The NHS European Office, part of the NHS Confederation, represents the NHS in the European Union and believes that the upcoming EU Data Protection Package will provide increased flexibility for staff to access medical records, as long as they have a legitimate reason to do so.
An announcement on the Package, which is designed to ensure a more harmonised approach to data protection and privacy across the European Union, is due in early 2016, however the final decisions are expected to be made this week. An informal decision has already been made on the 15th December.
Current data protection legislation makes it difficult for those outside of a regulated profession to access data. This put NHS professionals working alongside local authorities, social workers and charity staff in a difficult position when it came to sharing data. The NHS European Office, has been working to shape changes to the legislation to support greater innovation, research and integration in the NHS. The expected changes in the legislation will mean that those with a legitimate reason to access personal data could have the right to do so as long as national rules or legislation allow it. So while the common law duty of confidentiality remains, national laws and rules could make it easier and clearer for the health service to share data with other organisations in a more joined-up way.
The integration of health and social care, with housing and other services is one of the key issues for today’s NHS. According to the Nuffield Trust analysis released this month, just 3.6 per cent of patients took up over a third of bed capacity in hospitals last winter (1). The majority of these patients were frail and elderly. To ease pressure off hospitals there must be closer partnerships between hospitals, community services and social services so that we can improve the care that we deliver to older people in particular. The sharing of patient data is critical for allowing this process to happen.
Elisabetta Zanon, director of the NHS European Office, said:
“Integration is one of the greatest priorities when developing new models of care and data is a key element when it comes to putting this into practice.

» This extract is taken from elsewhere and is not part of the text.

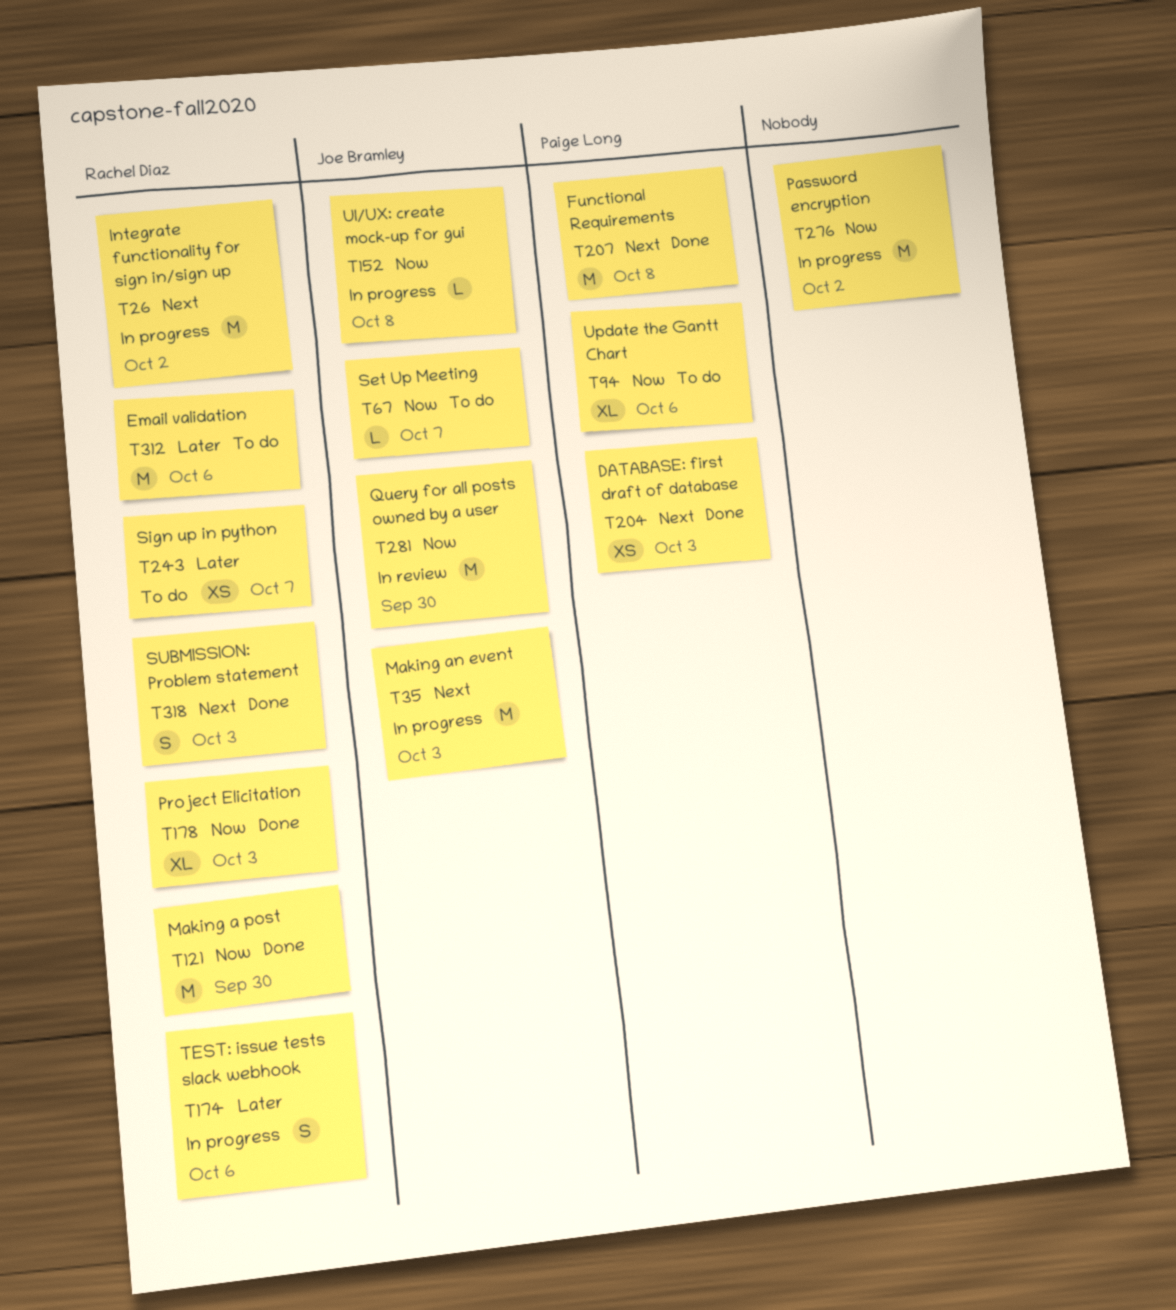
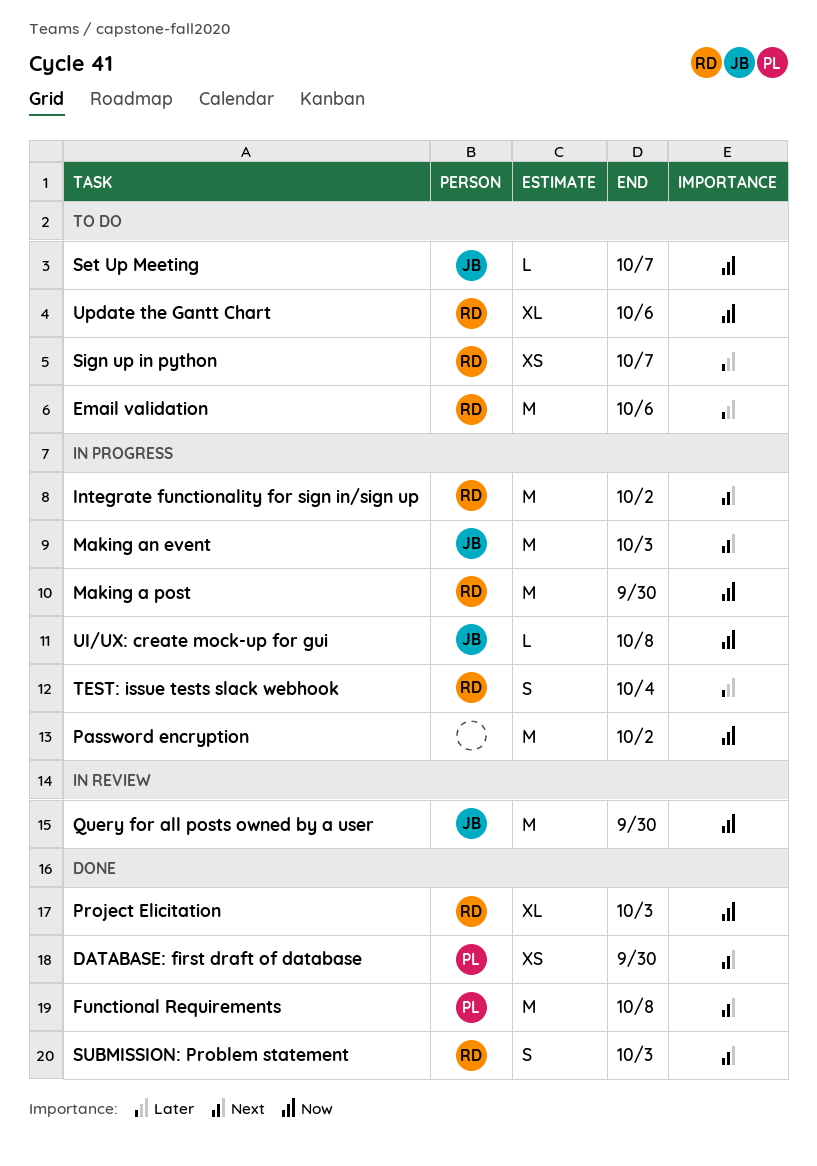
DATABASE: first draft of database, due: Oct 3 -> Sep 30
Making a post, status: Done -> In progress
TEST: issue tests slack webhook, due: Oct 6 -> Oct 4
Update the Gantt Chart, owner: Paige Long -> Rachel Diaz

“It is important that we alleviate the burden of data sharing across health and social care. We have worked hard to highlight the need for a more flexible legal framework, which could remove a critical obstacle to the provision of integrated care for an elderly population, often living with two or more chronic conditions.
“While it is vital to maintain confidentiality for personal data, the need for professionals to handle data more effectively and break down the information barriers to allow care to be delivered in a more effective manner has to be acknowledged.
“This will help in developing radical new ways to deliver services as well as support some of the digital projects which are bringing together hospital, GP, admin and audit data to improve delivery and help identify patients who most need health and social care support.”
The NHS European Office has also argued for a clear legal framework on appropriate use of personal data in health research. Critical medical discoveries, such as establishing the link between smoking and cancer, would not have been possible without using personal data. During negotiations, disproportionate limits on the use of personal data in health research were proposed that would have threatened crucial studies across Europe. However the NHS European Office, working in partnership with a group of leading non-commercial research organisations, has been able to push for a legal framework which ensures appropriate and meaningful safeguards and strikes the right balance between protecting the interests of individuals, while enabling research that benefits us all.
Despite many positive changes achieved, one negative change envisaged by the new legislation is that all information should be provided free of charge to the data subject (patient), meaning the NHS could be financially burdened.
Currently the NHS can charge an administrative fee for ‘subject access requests’ where an NHS organisation provides a copy of a person’s medical record.
Although there are no centralised figures on this, it is estimated that a medium-sized district Trust can receive around 50 requests every week. The acute sector could potentially be receiving over 400 000 such requests each year. Under the new rules this information will have to be provided free of charge, so funds to cover this service will need to be found from elsewhere in the Trust’s budget.